Qu'importe. On retient aussi que le Costa Rica a dû accepter - comme tout pays qui reçoit des troupes US - un certain nombre de conditions quant à la présence de celle-ci: pour les marines, liberté de mouvement et droit de réaliser toute activité qu'ils considéreront nécessaires dans le cadre de leur mission. Ce qui laisse la porte ouverte à un peu tout et beaucoup de n'importe quoi. Les Costaricains se voient déjà comme en Afghanistan, avec des marines en tenue et en armes à tous les coins de rue, ce qui certes n'est pas l'objet de l'accord mais est rendu possible par lui.

Des opposants à cet accord soulignent aussi que par la seule présence militaire US, le pays prend position géopolitiquement et risque de devenir une cible pour les ennemis des Etats-Unis. D'autres, au nombre desquels les pays de l'ALBA, voient là un renforcement de la présence nord-américaine dans l'isthme centraméricain, sous le prétexte de la lutte contre le narcotrafic. Les Etats-Unis ont en effet des troupes dans le nord du Guatemala, au Honduras et au Panama (un grand moment de communication en septembre 2009: annonce de bases nord-américaines puis rétropédalage).

Mes sources: La Nación (Costa Rica), El País (Espagne) et El Tiempo (Colombie)

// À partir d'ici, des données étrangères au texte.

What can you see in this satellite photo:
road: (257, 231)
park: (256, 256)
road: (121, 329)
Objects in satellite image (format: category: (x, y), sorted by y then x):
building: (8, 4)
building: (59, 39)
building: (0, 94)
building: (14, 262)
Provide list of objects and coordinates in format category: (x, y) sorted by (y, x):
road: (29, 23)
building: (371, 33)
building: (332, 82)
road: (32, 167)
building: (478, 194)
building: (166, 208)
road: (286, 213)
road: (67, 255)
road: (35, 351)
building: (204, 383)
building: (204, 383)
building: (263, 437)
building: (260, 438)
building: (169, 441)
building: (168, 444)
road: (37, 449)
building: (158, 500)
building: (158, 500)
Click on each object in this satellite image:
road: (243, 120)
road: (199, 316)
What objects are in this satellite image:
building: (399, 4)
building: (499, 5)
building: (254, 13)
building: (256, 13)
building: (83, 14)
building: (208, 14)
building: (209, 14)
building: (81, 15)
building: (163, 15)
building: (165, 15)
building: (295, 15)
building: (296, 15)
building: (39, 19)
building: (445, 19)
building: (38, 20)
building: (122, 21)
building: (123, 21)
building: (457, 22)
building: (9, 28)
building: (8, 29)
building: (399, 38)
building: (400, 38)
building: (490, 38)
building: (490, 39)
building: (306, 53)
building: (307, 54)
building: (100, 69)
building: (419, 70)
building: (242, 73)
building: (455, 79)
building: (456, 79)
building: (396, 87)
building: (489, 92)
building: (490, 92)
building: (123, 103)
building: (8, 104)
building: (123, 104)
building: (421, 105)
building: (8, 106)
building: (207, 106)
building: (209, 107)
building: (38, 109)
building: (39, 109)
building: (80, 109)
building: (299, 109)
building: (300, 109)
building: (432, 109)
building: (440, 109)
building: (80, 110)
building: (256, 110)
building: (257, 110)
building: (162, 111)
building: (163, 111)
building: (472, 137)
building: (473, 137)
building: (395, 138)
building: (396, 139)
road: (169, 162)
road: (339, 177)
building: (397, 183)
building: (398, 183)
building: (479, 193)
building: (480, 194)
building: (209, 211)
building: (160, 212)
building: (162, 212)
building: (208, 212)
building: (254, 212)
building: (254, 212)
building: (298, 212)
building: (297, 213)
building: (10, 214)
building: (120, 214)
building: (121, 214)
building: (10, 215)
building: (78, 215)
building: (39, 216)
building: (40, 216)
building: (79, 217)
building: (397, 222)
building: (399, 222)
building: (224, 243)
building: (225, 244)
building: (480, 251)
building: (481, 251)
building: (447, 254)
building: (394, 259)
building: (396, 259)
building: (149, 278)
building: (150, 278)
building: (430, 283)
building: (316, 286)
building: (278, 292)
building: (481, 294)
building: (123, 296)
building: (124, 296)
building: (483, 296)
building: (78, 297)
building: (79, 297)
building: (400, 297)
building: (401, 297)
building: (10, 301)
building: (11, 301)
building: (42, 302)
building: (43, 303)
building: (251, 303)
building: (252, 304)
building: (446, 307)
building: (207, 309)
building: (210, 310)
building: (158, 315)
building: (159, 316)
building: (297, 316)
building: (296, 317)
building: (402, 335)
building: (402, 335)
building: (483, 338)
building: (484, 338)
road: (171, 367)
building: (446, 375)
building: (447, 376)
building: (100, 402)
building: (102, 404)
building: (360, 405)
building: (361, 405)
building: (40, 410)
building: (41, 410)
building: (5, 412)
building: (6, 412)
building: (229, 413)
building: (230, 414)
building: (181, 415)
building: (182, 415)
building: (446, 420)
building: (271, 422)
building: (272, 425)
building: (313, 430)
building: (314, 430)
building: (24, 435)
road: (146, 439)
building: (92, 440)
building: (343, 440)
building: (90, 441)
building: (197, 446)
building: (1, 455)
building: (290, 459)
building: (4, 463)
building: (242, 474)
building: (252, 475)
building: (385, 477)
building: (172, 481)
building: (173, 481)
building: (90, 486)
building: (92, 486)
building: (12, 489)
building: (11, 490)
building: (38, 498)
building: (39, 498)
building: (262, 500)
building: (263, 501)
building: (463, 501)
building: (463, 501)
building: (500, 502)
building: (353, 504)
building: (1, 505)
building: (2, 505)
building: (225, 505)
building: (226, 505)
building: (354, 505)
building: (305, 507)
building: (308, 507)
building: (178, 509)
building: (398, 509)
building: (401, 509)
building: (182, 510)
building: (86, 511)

13/07. Mon informateur personnel préféré sur le Costa Rica, Pierre Jolivet de Costa Rica Découverte, m'informe que la question est encore en discussion au sein du gouvernement, parce qu'il y a un problème constitutionnel. La culture locale portant plus au compromis qu'au clash, au demeurant, rien ne serait donc fait. En outre, la population est vraiment défavorable à la mesure (comment, ils ont vu la Colombie, ils ont vu le Mexique, ils ne sont pas motivés? Comprends pas).

América Economía (Chili) reprend les réactions des blogueurs et autres twitterriens mais ses informations sur le corps des gardes-côtes me semblent en contradiction avec ce que disent les autres médias.